_What you have to do_.
Filter the records, keeping every line that has the string "large".

══ Dataset content

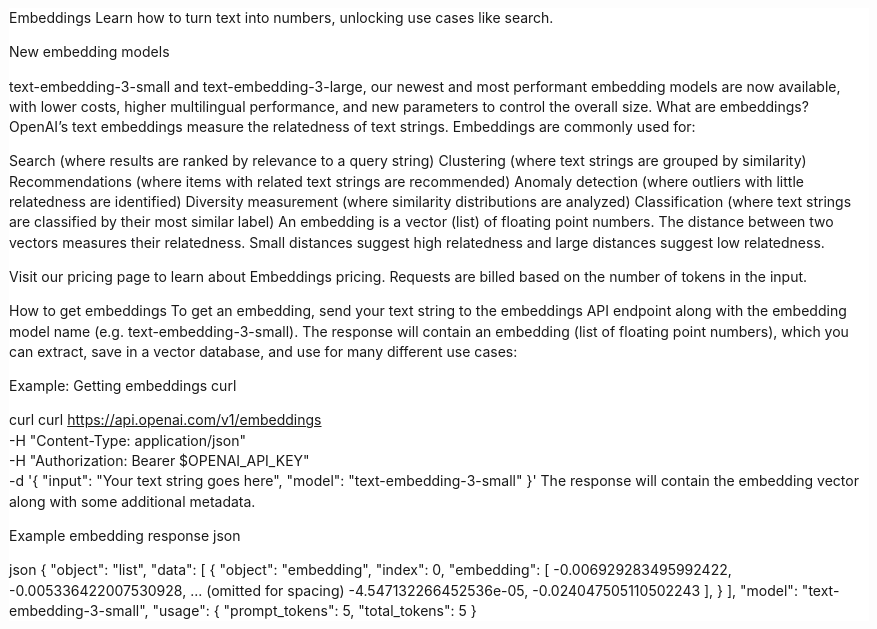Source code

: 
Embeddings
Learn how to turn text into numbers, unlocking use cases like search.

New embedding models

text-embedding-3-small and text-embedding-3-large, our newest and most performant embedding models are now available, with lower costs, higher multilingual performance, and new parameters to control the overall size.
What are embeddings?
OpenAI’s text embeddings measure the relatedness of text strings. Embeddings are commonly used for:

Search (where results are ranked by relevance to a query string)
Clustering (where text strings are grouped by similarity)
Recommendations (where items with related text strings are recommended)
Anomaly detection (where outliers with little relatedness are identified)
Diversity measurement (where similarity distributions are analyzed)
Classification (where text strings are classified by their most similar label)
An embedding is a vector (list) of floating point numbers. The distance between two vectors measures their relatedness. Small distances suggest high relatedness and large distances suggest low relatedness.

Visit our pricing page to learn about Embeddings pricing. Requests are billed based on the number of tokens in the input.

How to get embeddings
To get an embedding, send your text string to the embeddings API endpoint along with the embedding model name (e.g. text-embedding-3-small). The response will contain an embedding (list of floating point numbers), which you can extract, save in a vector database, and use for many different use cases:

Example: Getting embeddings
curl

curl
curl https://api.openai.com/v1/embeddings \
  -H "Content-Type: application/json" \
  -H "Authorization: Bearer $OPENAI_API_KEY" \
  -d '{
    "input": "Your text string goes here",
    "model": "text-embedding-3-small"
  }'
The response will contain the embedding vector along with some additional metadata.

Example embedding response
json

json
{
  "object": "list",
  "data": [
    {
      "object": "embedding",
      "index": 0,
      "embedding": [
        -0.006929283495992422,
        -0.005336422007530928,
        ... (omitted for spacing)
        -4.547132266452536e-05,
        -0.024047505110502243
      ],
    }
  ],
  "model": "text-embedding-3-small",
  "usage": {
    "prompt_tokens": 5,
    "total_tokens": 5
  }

════

_Written solution_.
text-embedding-3-small and text-embedding-3-large, our newest and most performant embedding models are now available, with lower costs, higher multilingual performance, and new parameters to control the overall size.
An embedding is a vector (list) of floating point numbers. The distance between two vectors measures their relatedness. Small distances suggest high relatedness and large distances suggest low relatedness.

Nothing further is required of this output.